Aku senang sekali meledeknya, karena setiap kali kita bertemu, dia pasti bilang kalau aku adalah gadis paling cantik seantero planet bumi. Walaupun itu tidak benar aku tetap bangga ada yang bilang aku seperti itu. Kunikmati secangkir cokelat panas sebenarnya sudah hangat, yang ada di depanku.
“Oh ya, kau merasa kehilangan sesuatu tidak?” Tanyaku pada John yang sedang seru nonton pertandingan sepak bola.
“Hah? Kurasa tidak, memang apa yang hilang?” Wajahnya terlihat aneh, rupanya dia salah memasang ekspresi.
Dia memang selalu begitu, tak pernah perhatian pada barang-barang miliknya, tak heran kalau barangnya banyak yang hilang sementara ia tidak menyadarinya. Orang seperti ini sangat berbahaya.
“Ipodmu ada padaku. Tadinya aku ingin mengembalikannya, tapi aku lupa membawanya. Tidak apa-apa kan? Lagipula itu tidak terlalu penting kan?”
“Ya, kau boleh mengembalikannya kapan saja.” Mendadak ia berteriak histeris saat si kulit bundar menjebol gawang Chelsea. Skor pun berubah menjadi 1 untuk Arsenal dan 0 untuk Chelsea. Wajahnya sangat berseri-seri tahu jagoannya ‘Van Persie’ berhasil membobol gawang lawan. “Oh, bagaimana dengan sekolah barumu? Aku ingin mendengar ceritanya. Cerita SMA selalu menarik untuk didengarkan. Teman baru, sekolah baru, pacar baru?”

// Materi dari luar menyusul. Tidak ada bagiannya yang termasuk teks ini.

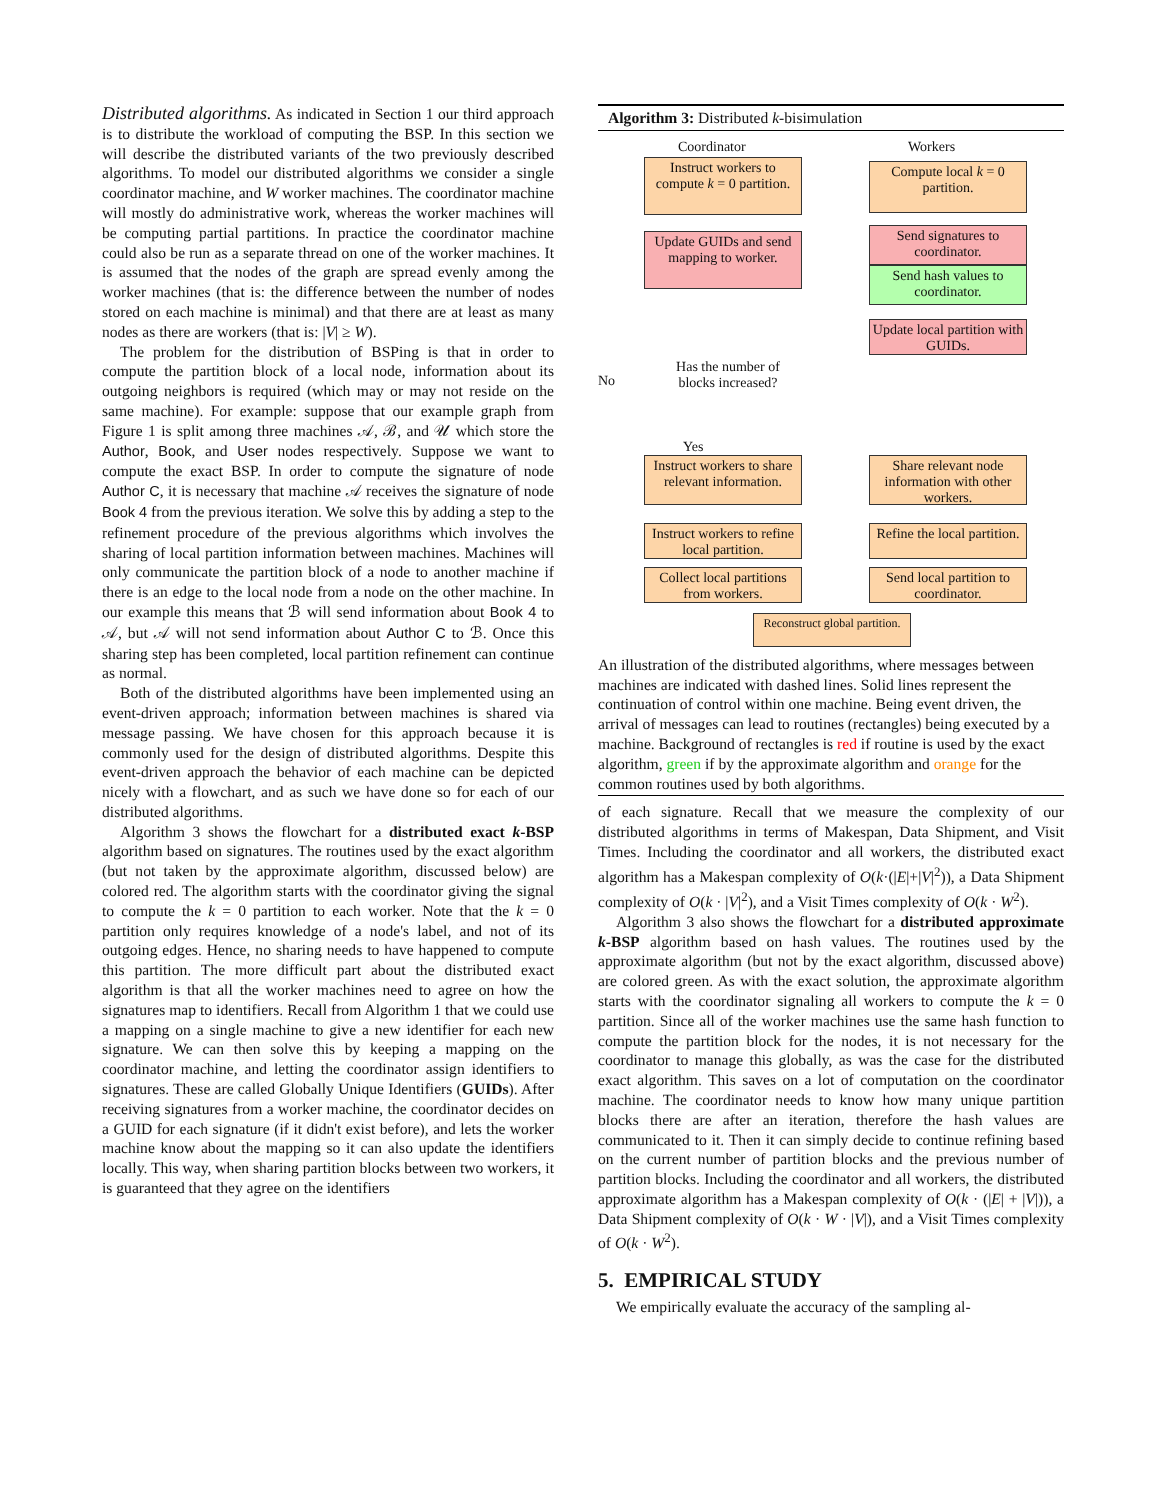Distributed algorithms. As indicated in Section 1 our third approach is to distribute the workload of computing the BSP. In this section we will describe the distributed variants of the two previously described algorithms. To model our distributed algorithms we consider a single coordinator machine, and W worker machines. The coordinator machine will mostly do administrative work, whereas the worker machines will be computing partial partitions. In practice the coordinator machine could also be run as a separate thread on one of the worker machines. It is assumed that the nodes of the graph are spread evenly among the worker machines (that is: the difference between the number of nodes stored on each machine is minimal) and that there are at least as many nodes as there are workers (that is: |V| ≥ W).
The problem for the distribution of BSPing is that in order to compute the partition block of a local node, information about its outgoing neighbors is required (which may or may not reside on the same machine). For example: suppose that our example graph from Figure 1 is split among three machines 𝒜, ℬ, and 𝒰 which store the Author, Book, and User nodes respectively. Suppose we want to compute the exact BSP. In order to compute the signature of node Author C, it is necessary that machine 𝒜 receives the signature of node Book 4 from the previous iteration. We solve this by adding a step to the refinement procedure of the previous algorithms which involves the sharing of local partition information between machines. Machines will only communicate the partition block of a node to another machine if there is an edge to the local node from a node on the other machine. In our example this means that ℬ will send information about Book 4 to 𝒜, but 𝒜 will not send information about Author C to ℬ. Once this sharing step has been completed, local partition refinement can continue as normal.
Both of the distributed algorithms have been implemented using an event-driven approach; information between machines is shared via message passing. We have chosen for this approach because it is commonly used for the design of distributed algorithms. Despite this event-driven approach the behavior of each machine can be depicted nicely with a flowchart, and as such we have done so for each of our distributed algorithms.
Algorithm 3 shows the flowchart for a distributed exact k-BSP algorithm based on signatures. The routines used by the exact algorithm (but not taken by the approximate algorithm, discussed below) are colored red. The algorithm starts with the coordinator giving the signal to compute the k = 0 partition to each worker. Note that the k = 0 partition only requires knowledge of a node's label, and not of its outgoing edges. Hence, no sharing needs to have happened to compute this partition. The more difficult part about the distributed exact algorithm is that all the worker machines need to agree on how the signatures map to identifiers. Recall from Algorithm 1 that we could use a mapping on a single machine to give a new identifier for each new signature. We can then solve this by keeping a mapping on the coordinator machine, and letting the coordinator assign identifiers to signatures. These are called Globally Unique Identifiers (GUIDs). After receiving signatures from a worker machine, the coordinator decides on a GUID for each signature (if it didn't exist before), and lets the worker machine know about the mapping so it can also update the identifiers locally. This way, when sharing partition blocks between two workers, it is guaranteed that they agree on the identifiers
Algorithm 3: Distributed k-bisimulation
Coordinator Workers
Instruct workers to compute k = 0 partition.
Compute local k = 0 partition.
Update GUIDs and send mapping to worker.
Send signatures to coordinator.
Send hash values to coordinator.
No
Has the number of blocks increased?
Update local partition with GUIDs.
Yes
Instruct workers to share relevant information.
Share relevant node information with other workers.
Instruct workers to refine local partition.
Refine the local partition.
Collect local partitions from workers.
Send local partition to coordinator.
Reconstruct global partition.
An illustration of the distributed algorithms, where messages between machines are indicated with dashed lines. Solid lines represent the continuation of control within one machine. Being event driven, the arrival of messages can lead to routines (rectangles) being executed by a machine. Background of rectangles is red if routine is used by the exact algorithm, green if by the approximate algorithm and orange for the common routines used by both algorithms.
of each signature. Recall that we measure the complexity of our distributed algorithms in terms of Makespan, Data Shipment, and Visit Times. Including the coordinator and all workers, the distributed exact algorithm has a Makespan complexity of O(k·(|E|+|V|<sup>2</sup>)), a Data Shipment complexity of O(k · |V|<sup>2</sup>), and a Visit Times complexity of O(k · W<sup>2</sup>).
Algorithm 3 also shows the flowchart for a distributed approximate k-BSP algorithm based on hash values. The routines used by the approximate algorithm (but not by the exact algorithm, discussed above) are colored green. As with the exact solution, the approximate algorithm starts with the coordinator signaling all workers to compute the k = 0 partition. Since all of the worker machines use the same hash function to compute the partition block for the nodes, it is not necessary for the coordinator to manage this globally, as was the case for the distributed exact algorithm. This saves on a lot of computation on the coordinator machine. The coordinator needs to know how many unique partition blocks there are after an iteration, therefore the hash values are communicated to it. Then it can simply decide to continue refining based on the current number of partition blocks and the previous number of partition blocks. Including the coordinator and all workers, the distributed approximate algorithm has a Makespan complexity of O(k · (|E| + |V|)), a Data Shipment complexity of O(k · W · |V|), and a Visit Times complexity of O(k · W<sup>2</sup>).
5. EMPIRICAL STUDY
We empirically evaluate the accuracy of the sampling al-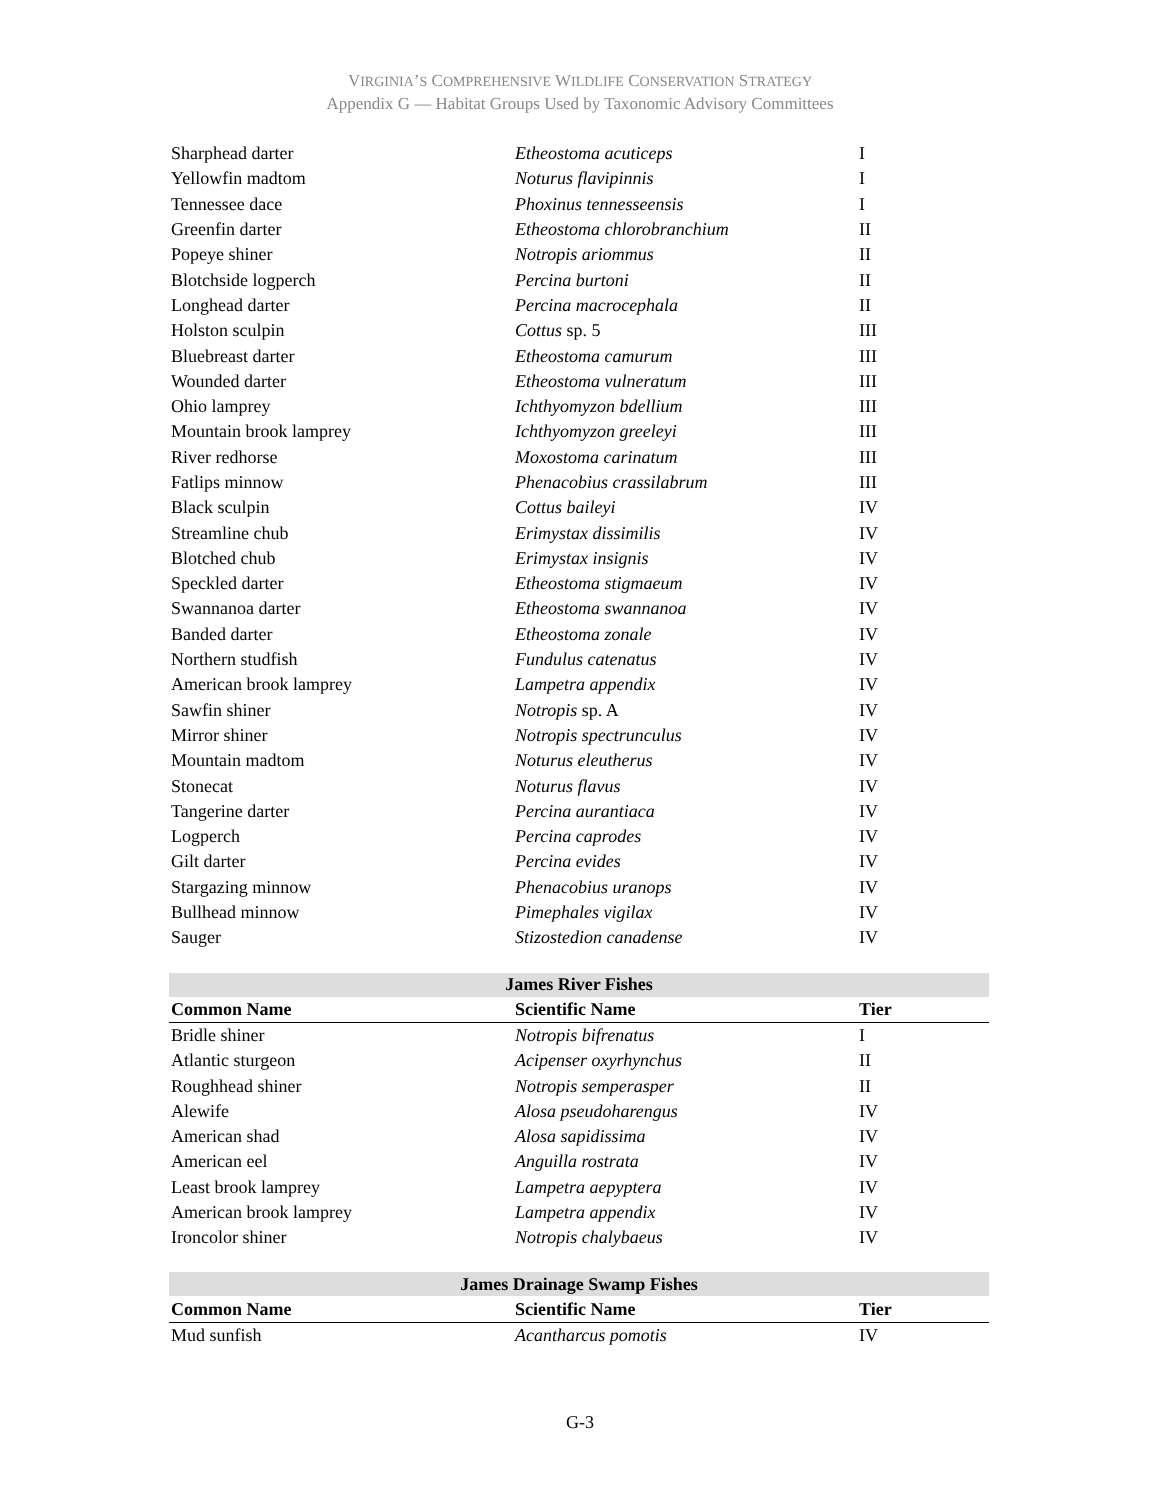VIRGINIA’S COMPREHENSIVE WILDLIFE CONSERVATION STRATEGY
Appendix G — Habitat Groups Used by Taxonomic Advisory Committees
| Sharphead darter | Etheostoma acuticeps | I |
| Yellowfin madtom | Noturus flavipinnis | I |
| Tennessee dace | Phoxinus tennesseensis | I |
| Greenfin darter | Etheostoma chlorobranchium | II |
| Popeye shiner | Notropis ariommus | II |
| Blotchside logperch | Percina burtoni | II |
| Longhead darter | Percina macrocephala | II |
| Holston sculpin | Cottus sp. 5 | III |
| Bluebreast darter | Etheostoma camurum | III |
| Wounded darter | Etheostoma vulneratum | III |
| Ohio lamprey | Ichthyomyzon bdellium | III |
| Mountain brook lamprey | Ichthyomyzon greeleyi | III |
| River redhorse | Moxostoma carinatum | III |
| Fatlips minnow | Phenacobius crassilabrum | III |
| Black sculpin | Cottus baileyi | IV |
| Streamline chub | Erimystax dissimilis | IV |
| Blotched chub | Erimystax insignis | IV |
| Speckled darter | Etheostoma stigmaeum | IV |
| Swannanoa darter | Etheostoma swannanoa | IV |
| Banded darter | Etheostoma zonale | IV |
| Northern studfish | Fundulus catenatus | IV |
| American brook lamprey | Lampetra appendix | IV |
| Sawfin shiner | Notropis sp. A | IV |
| Mirror shiner | Notropis spectrunculus | IV |
| Mountain madtom | Noturus eleutherus | IV |
| Stonecat | Noturus flavus | IV |
| Tangerine darter | Percina aurantiaca | IV |
| Logperch | Percina caprodes | IV |
| Gilt darter | Percina evides | IV |
| Stargazing minnow | Phenacobius uranops | IV |
| Bullhead minnow | Pimephales vigilax | IV |
| Sauger | Stizostedion canadense | IV |
| James River Fishes | | |
| --- | --- | --- |
| Common Name | Scientific Name | Tier |
| Bridle shiner | Notropis bifrenatus | I |
| Atlantic sturgeon | Acipenser oxyrhynchus | II |
| Roughhead shiner | Notropis semperasper | II |
| Alewife | Alosa pseudoharengus | IV |
| American shad | Alosa sapidissima | IV |
| American eel | Anguilla rostrata | IV |
| Least brook lamprey | Lampetra aepyptera | IV |
| American brook lamprey | Lampetra appendix | IV |
| Ironcolor shiner | Notropis chalybaeus | IV |
| James Drainage Swamp Fishes | | |
| --- | --- | --- |
| Common Name | Scientific Name | Tier |
| Mud sunfish | Acantharcus pomotis | IV |
G-3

“Kalau kau mendengarnya kau tidak akan suka. Tak semenarik yang kau bayangkan. Gadis sombong yang bibirnya berlumuran lipgloss selalu membayangi ketenanganku.”
Jasmine hanya tertawa mendengarkan obrolanku dengan John.
“Nanti aku akan nonton konser dengan pacarku, kau mau ikut tidak?”
“Konser siapa?”
“Jammie Cullum!!!!”
“Ah, aku tidak terlalu antusias dengan lagu jazz. Kecuali Jason Mraz. Lagipula, besok aku sekolah, memangnya aku akan sampai rumah jam berapa? Tenang saja, kau bisa mengenalkannya padaku lain kali. Aku juga tidak mau merusak acara kencan kalian.” Aku terkekeh, nadaku hampir seperti meledek.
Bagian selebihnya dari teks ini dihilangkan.